This makes the akiya an important challenge.

What are akiya houses? Akiya refers to unoccupied homes in Japan, although this is a much broader phenomenon. In fact, the U.S. has over 16 million vacant homes, according to a 2022 LendingTree study. The issue is that unused buildings have become so prevalent and entrenched in Japan that they're now frequently addressed in the media. Furthermore, this has made officials introduce measures to counter the trend, such as the akiya banks. These banks operate at the local level to rescue empty homes, renovate them, and then sell them.


9 million homes and counting. The akiya homes aren't a new phenomenon. Japan has known for year that it has a significant number of akiya homes, which affects the country’s real estate market overall. However, the challenge of tackling the problem is far from being resolved. The latest updated census on empty homes in the country, released by the Japanese authorities at the end of last month, confirms that there are around 9 million akiya across its territory.

This statistic is surprising for several reasons, the most obvious one being that it accounts for 13.8% of all homes in Japan. To put this into perspective, assuming that each of these homes can accommodate three people, they would be enough to house almost the entire population of Australia. The Nomura Research Institute has conducted its own calculations and estimated that there are actually almost 11 million akiya. In a decade, the amount could represent more than 30% of homes in Japan.

Twice as many as in the 1980s. The survey results also demonstrate a concerning trend that has set off alarm bells and spawned headlines, both inside and outside Japan. Nine million homes is a lot. It's an increase compared to 2018, the year the previous housing census was taken, when there were about 8.49 million. This means the stock of akiya residences increased by 510,000 properties in just five years.

According to the outlet Asahi Shimbun, the number of empty homes in Japan has been increasing since 1973 and has doubled in just three decades. Plus, in some parts of the country, such as Wakayama and Tokushima, the vacancy rate is as high as 21.2%.

From homes… to risks. Official data from the Japanese Ministry of Internal Affairs reveal that of the 9 million empty buildings, more than half (4.76 million) are available for rent or sale. Plus, around 380,000 of them are holiday homes or buildings used for seasonal or occasional purposes.

Beyond the homes in buildings, there are still millions of unoccupied and abandoned residences that pose a challenge for authorities, given that they can become landfills, fire hazards, and, in some cases, even collapse. Per the Asahi Shimbun, abandoned homes without any foresight of use have not only increased in number but are also the most challenging type of property. The latest survey shows that there are 370,000 more of these akiya houses than the previous census in 2018. This has increased the stock of such homes to a record 3.85 million.
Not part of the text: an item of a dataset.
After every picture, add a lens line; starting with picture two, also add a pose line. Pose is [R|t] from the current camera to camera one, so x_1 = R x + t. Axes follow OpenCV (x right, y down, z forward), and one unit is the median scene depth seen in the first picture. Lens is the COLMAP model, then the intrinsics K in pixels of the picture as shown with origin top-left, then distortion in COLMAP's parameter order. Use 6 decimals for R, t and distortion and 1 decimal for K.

Demographics. To better understand the akiya phenomenon, we must take into account several factors, but one that stands out is Japan’s demographic crisis. The country's population is decreasing. It's also aging.

As a result of both trends, the number of empty and abandoned homes is on the rise. These properties remain vacant after their elderly occupants pass away or move to nursing homes. It’s estimated that by the end of this century, Japan’s population will decline to around 53 million, less than half of the 128 million that lived in the country in 2017.
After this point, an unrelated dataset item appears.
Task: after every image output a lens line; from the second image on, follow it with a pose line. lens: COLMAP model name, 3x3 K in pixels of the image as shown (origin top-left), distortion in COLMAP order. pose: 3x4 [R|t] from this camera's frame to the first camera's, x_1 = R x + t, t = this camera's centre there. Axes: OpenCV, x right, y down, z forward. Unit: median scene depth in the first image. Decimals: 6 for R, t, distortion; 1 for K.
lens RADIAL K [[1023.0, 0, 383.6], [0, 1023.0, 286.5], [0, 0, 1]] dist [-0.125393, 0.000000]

A matter of culture and costs. Several other reasons explain why the number of akiya homes has been increasing in Japan. While some of them are related to cultural and social changes, others are economic in nature. For instance, the Japanese tend to prefer newly built homes over used ones, and many of the akiya were built before the Building Standard Law was updated in 1981. This can make new buyers wary of their structural safety. In addition, it can be difficult to locate the heirs of these properties. And even if they are located, they may not be able to come to an agreement on what to do with the property.

Moreover, it’s not cheap to demolish or remodel an old building. As The Guardian states, many fees associated with vacant lots can make it difficult for families to tear down their old properties. In some cases, heirs may choose not to accept the old buildings—and the costs that come with them—at all.
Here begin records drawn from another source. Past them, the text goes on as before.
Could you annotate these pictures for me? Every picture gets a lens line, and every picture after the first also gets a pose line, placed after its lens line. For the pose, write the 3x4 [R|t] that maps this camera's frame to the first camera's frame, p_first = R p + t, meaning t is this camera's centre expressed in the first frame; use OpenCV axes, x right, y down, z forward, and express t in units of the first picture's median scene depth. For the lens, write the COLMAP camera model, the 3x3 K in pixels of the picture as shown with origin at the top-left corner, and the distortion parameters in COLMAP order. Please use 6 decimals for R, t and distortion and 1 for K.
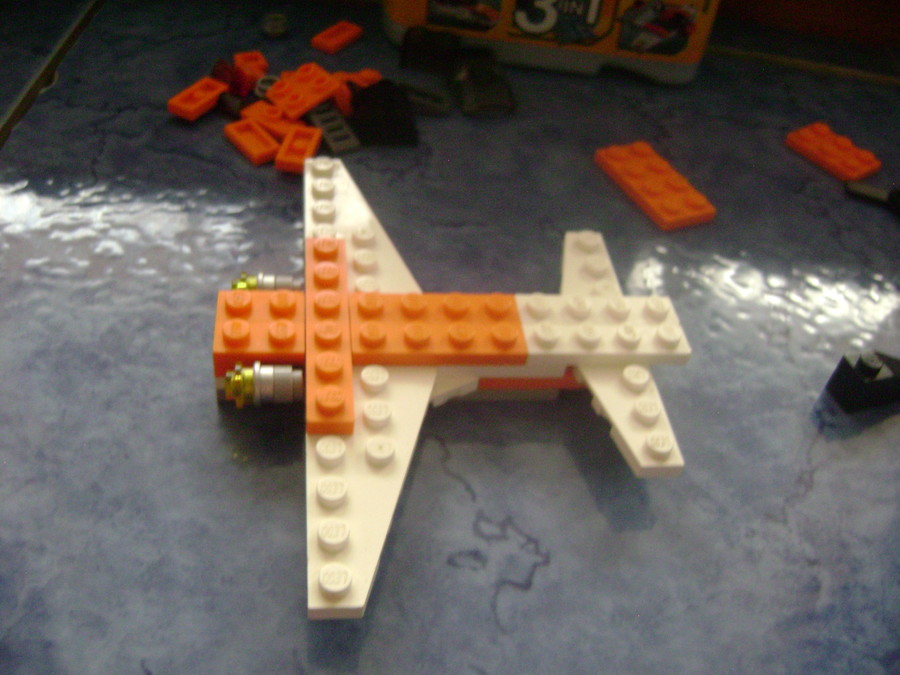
lens RADIAL K [[916.4, 0, 450.1], [0, 916.4, 332.4], [0, 0, 1]] dist [-0.139503, 0.000000]
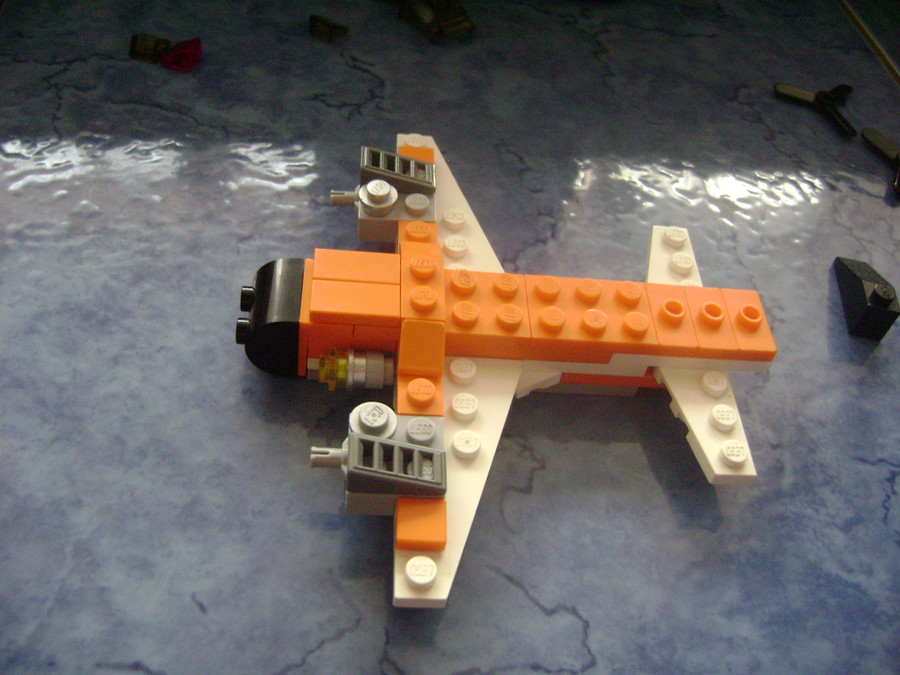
lens RADIAL K [[916.4, 0, 449.2], [0, 916.4, 337.3], [0, 0, 1]] dist [-0.139503, 0.000000]
pose [[0.993299, -0.083732, 0.079657, -0.076031], [0.074495, 0.990844, 0.112602, -0.034095], [-0.088356, -0.105913, 0.990442, -0.069473]]
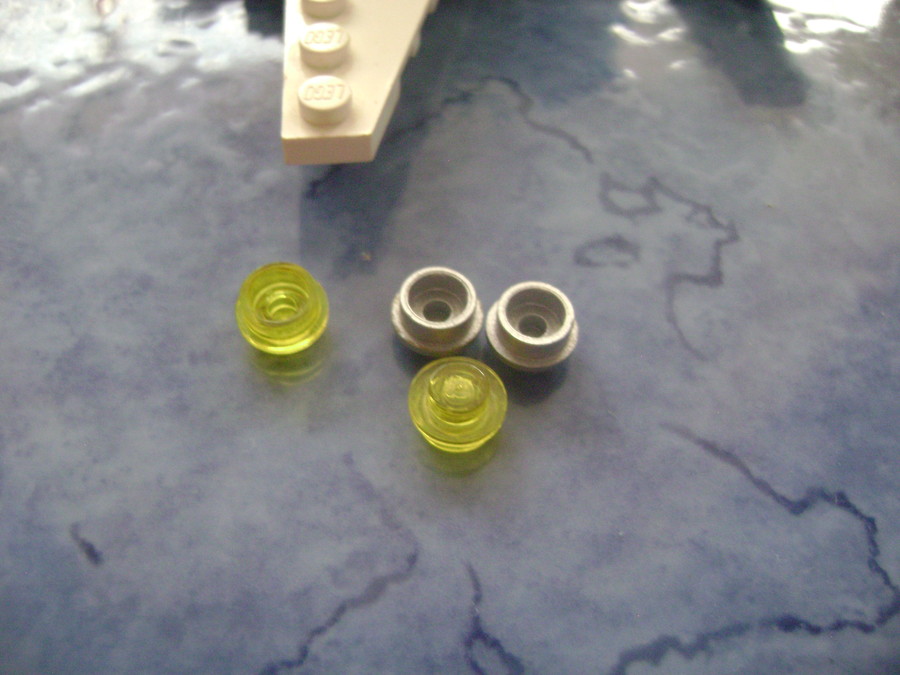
lens RADIAL K [[916.4, 0, 454.6], [0, 916.4, 330.5], [0, 0, 1]] dist [-0.139503, 0.000000]
pose [[0.985236, -0.170259, 0.017918, -0.087683], [0.162017, 0.961089, 0.223737, 0.139004], [-0.055314, -0.217531, 0.974485, 0.390037]]
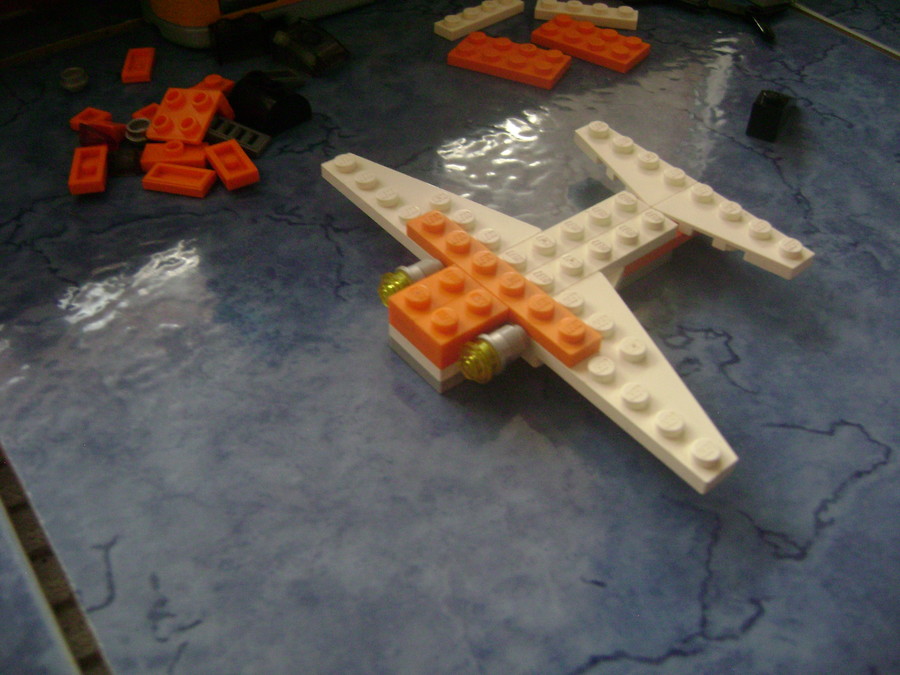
lens RADIAL K [[916.4, 0, 446.3], [0, 916.4, 335.6], [0, 0, 1]] dist [-0.139503, 0.000000]
pose [[0.795164, -0.499017, 0.344524, -0.565948], [0.479200, 0.865262, 0.147272, -0.101274], [-0.371595, 0.047991, 0.927154, 0.016538]]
Depopulating the countryside. Many homes in Japan, particularly in rural areas or suburbs, are being abandoned. It’s becoming a major problem. “The population outside Tokyo is falling rapidly, especially in areas such as Tohoku and Hokkaido, and old people are simply abandoning their homes,” Seth Sulkin, founder of property developer Pacifica Capital KK, told to South China Morning Post.

Furthermore, this creates a vicious cycle where having many akiya houses in a town or neighborhood can discourage potential buyers from purchasing property there. Chris McMorran, a Japanese studies expert and professor at the National University of Singapore, explains that “people don’t want to live in a terminal village surrounded by ‘ghost houses.’”

The role of authorities and foreigners. Vacant homes are a serious enough problem in Japan that the government has already taken necessary action and introduced measures to prevent their abandonment or encourage their rehabilitation or sale. Japanese authorities have several fiscal resources in place to achieve this goal.

Another phenomenon in Japan is foreigners’ interest in buying property in the country at a reasonable price. The objective is to have affordable accommodation, a vacation home, or to rent it out to travelers in a country experiencing a real tourism boom. In March, in fact, Japan broke its own monthly record with three million visitors.